§ PAGE EXTRACT:
┌──

Human Glioblastoma Xenograft Model / U87 MG

Discover how Melior’s unique phenotypic screening platforms can uncover the untapped value of your candidate therapeutic

Gliomas are a group of primary brain tumors that arise from glial cells and represent about 27% of all primary brain and central nervous system tumors, making them the most common type of primary brain tumor in adults.  Glioblastomas are the most common and aggressive type of glioma accounting for about 15% of all brain tumors and about 50% of all gliomas.

Treatment for gliomas and glioblastomas typically involves surgery, radiation therapy, and chemotherapy, although the specific treatment plan depends on the location and size of the tumor, as well as the patient’s overall health.

The most recent advances in treatment options include the use of immune checkpoint inhibitors (ICIs) which work by removing the brake on the immune system, allowing it to more effectively target and destroy cancer cells. Currently, there are several clinical trials underway to test the efficacy of ICIs in combination with other therapies such as radiation and chemotherapy.  Several targeted therapies have been developed that aim to inhibit specific molecular pathways that drive glioblastoma growth. One such example is bevacizumab, which targets the VEGF pathway to prevent blood vessel formation and disrupt the tumor’s nutrient supply. However, clinical trials have produced mixed results with bevacizumab and it is not approved for use in all countries.

Despite advances in treatment, glioblastomas remain one of the most difficult types of cancer to treat, and the prognosis is generally poor. The current median survival time for patients with glioblastomas is about 12-15 months, and the five-year survival rate is less than 10%.  There is a high unmet medical need for better glioblastoma treatment options.  Melior’s animal model of glioblastoma is an important tool towards this goal.

└──

§ WHAT THE TASK ASKS: Write the next part of the glioblastoma model text, picking up after its final sentence.

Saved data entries

┌──

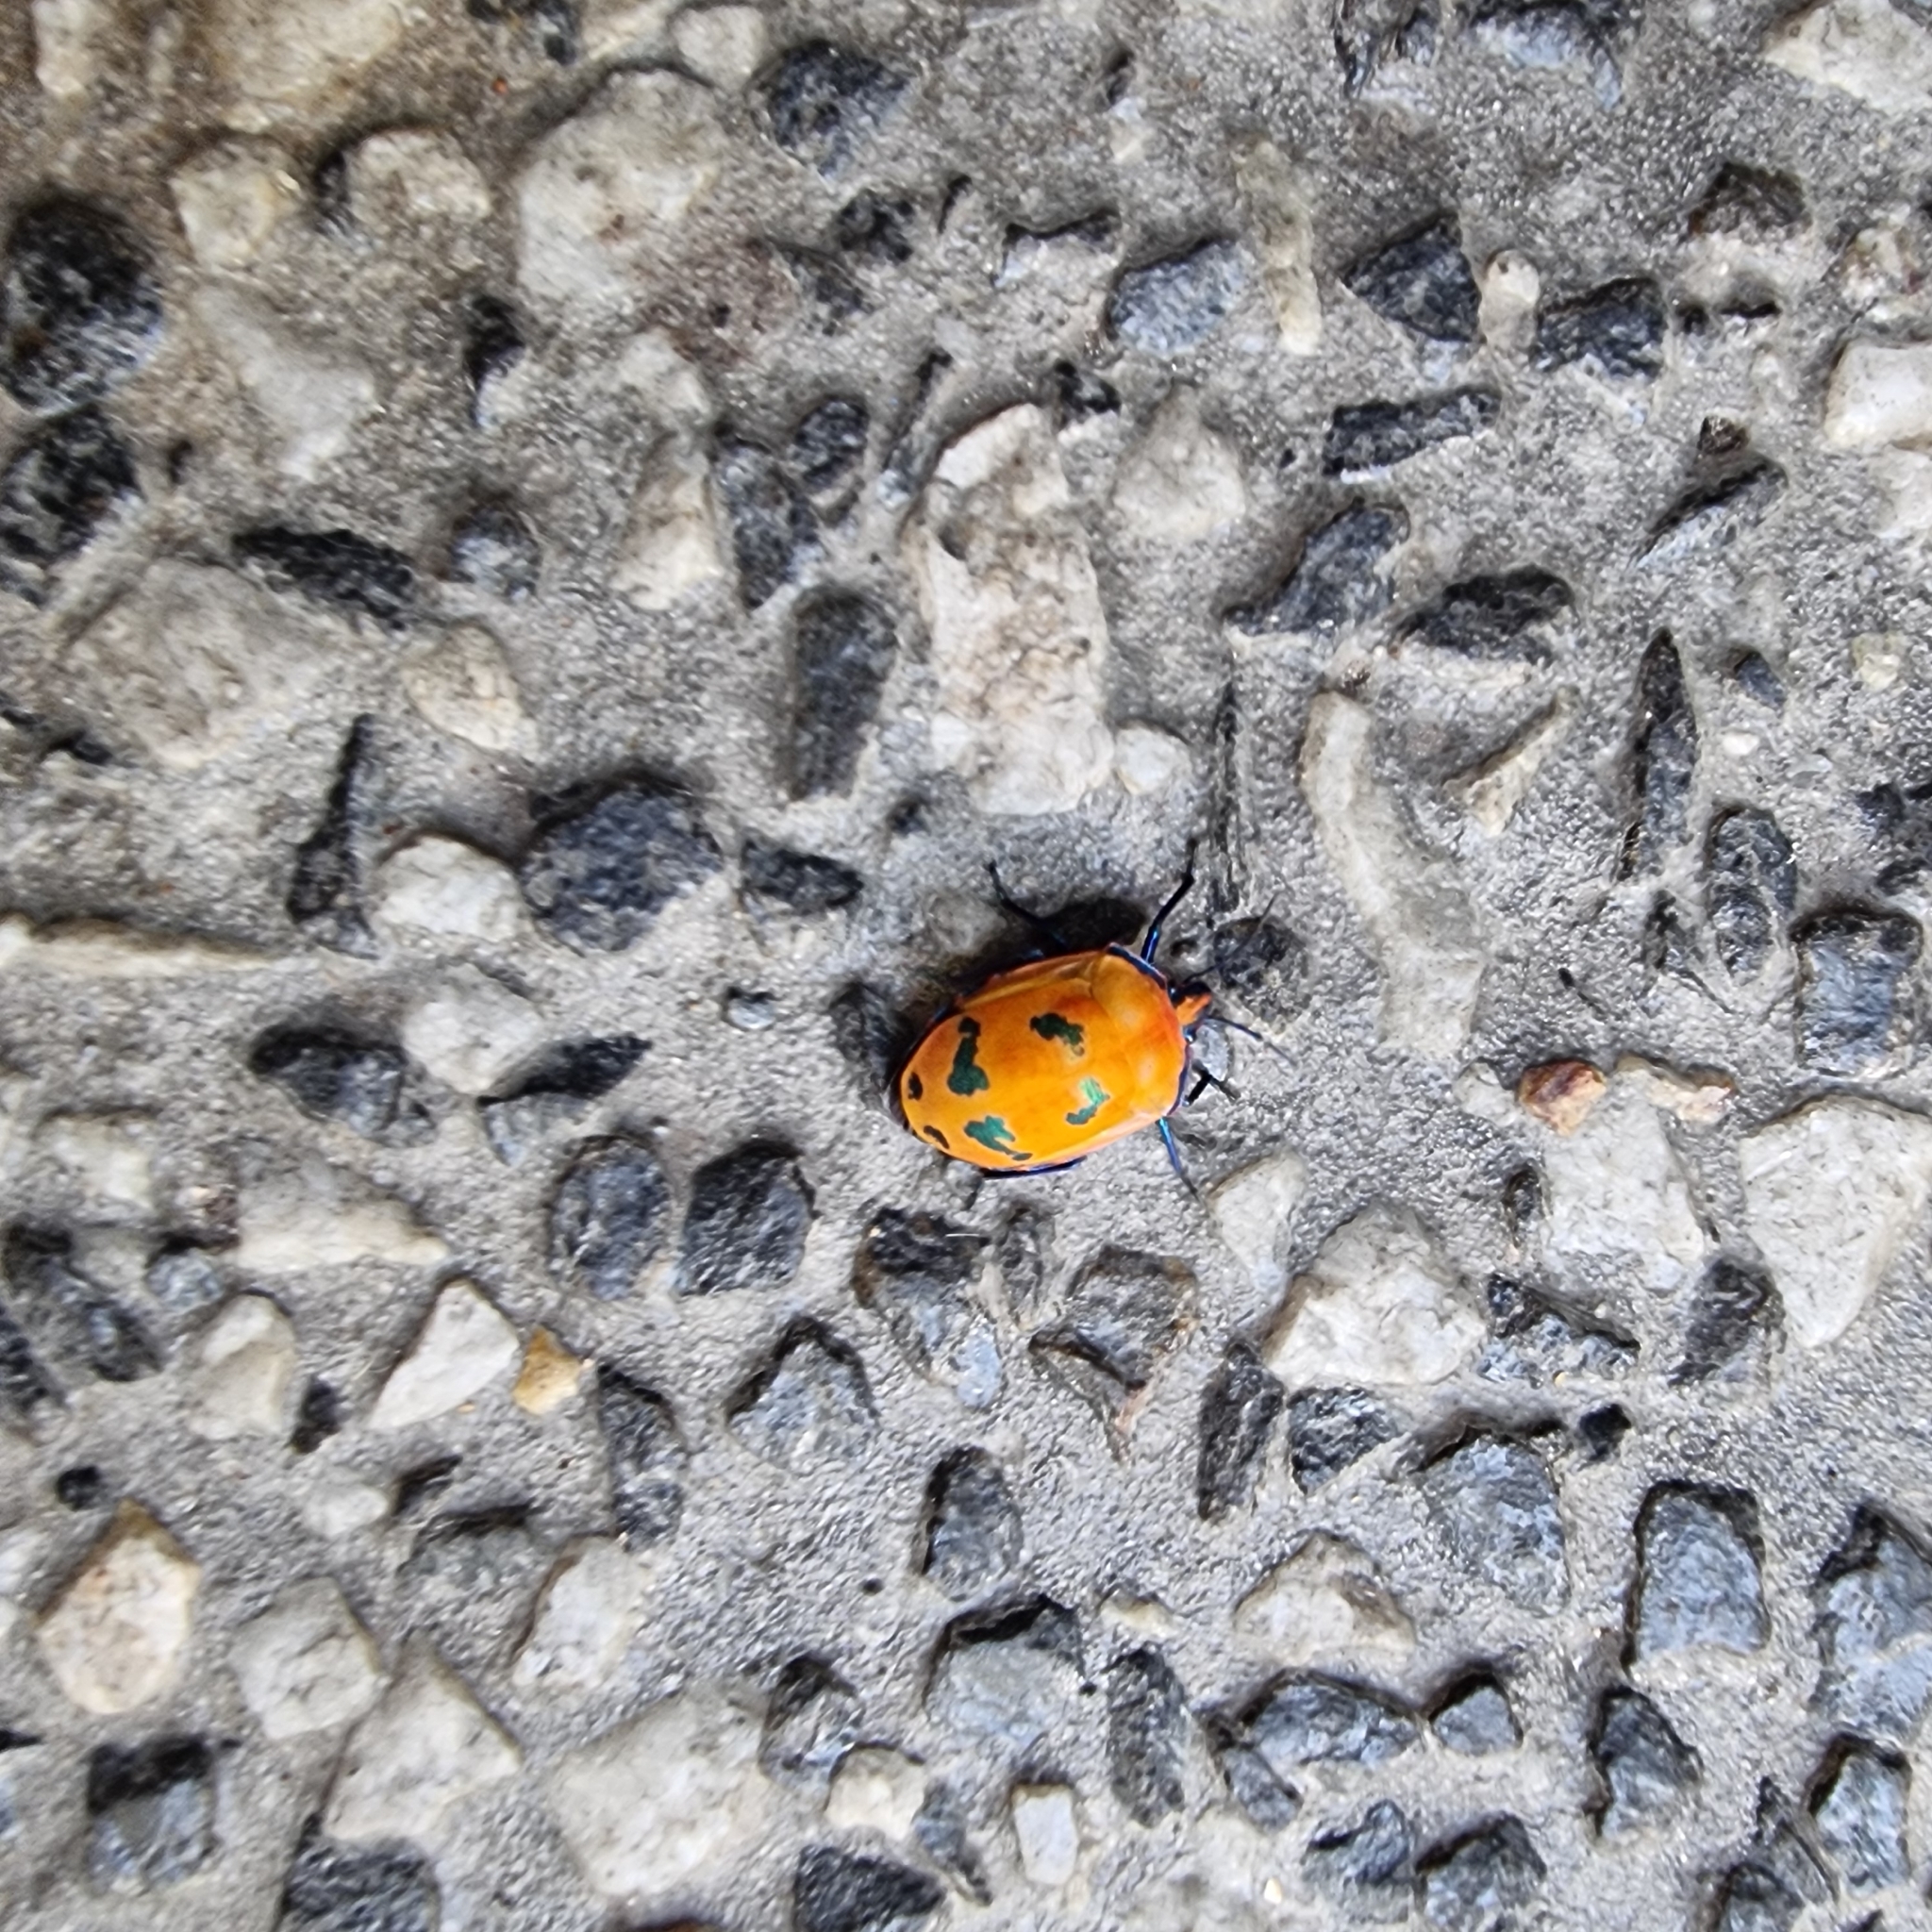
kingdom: Animalia
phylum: Arthropoda
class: Insecta
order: Hemiptera
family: Scutelleridae
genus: Tectocoris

└──

§ REPLY:
The U87 MG cell line is a widely used model of glioblastoma that was originally derived from a human glioblastoma tumor and is characterized by a number of features that make it a useful model of glioblastoma. These include the ability to form tumors in immunodeficient mice, a high degree of invasiveness, and the expression of genes and proteins that are commonly found in human glioblastomas.  Molecular alterations include mutations in the TP53 and PTEN genes and amplification of the EGFR gene. U87 MG cells are sensitive to a number of chemotherapeutic agents and targeted therapies, including temozolomide and bevacizumab.

Chemotherapy validation in human glioma U87 MG subcutaneous xenograft model. 1 x106 U87 MG cells were subcutaneously injected into the rear flank of nude mice. Once the tumor size reached ~100mm3 (Day 17), mice were randomized into vehicle control group (treated with normal saline) and cisplatin group (3 mg/kg, IP once/week ). Tumor volume was monitored twice per week using calipers (A). At the end of the study (Day 38), animals were sacrificed, tumors excised and weighted (B,C). Data are mean ± SEM; n=5 /group; **p<0.01, *** p<0.001 by Student’s t-test.

Melior can initiate your U87 MG tumor model study with very short lead times and with bespoke study design to suit your needs.  Including time to establish tumor-bearing mice (2-3 weeks) and typical treatment times (3-4-weeks) these studies normally run for approximately 6-7 weeks..


  1. Ostrom QT, et al. CBTRUS statistical report: primary brain and central nervous system tumors diagnosed in the United States in 2009-2013. Neuro-oncology. 2016;18(suppl_5):v1-v75.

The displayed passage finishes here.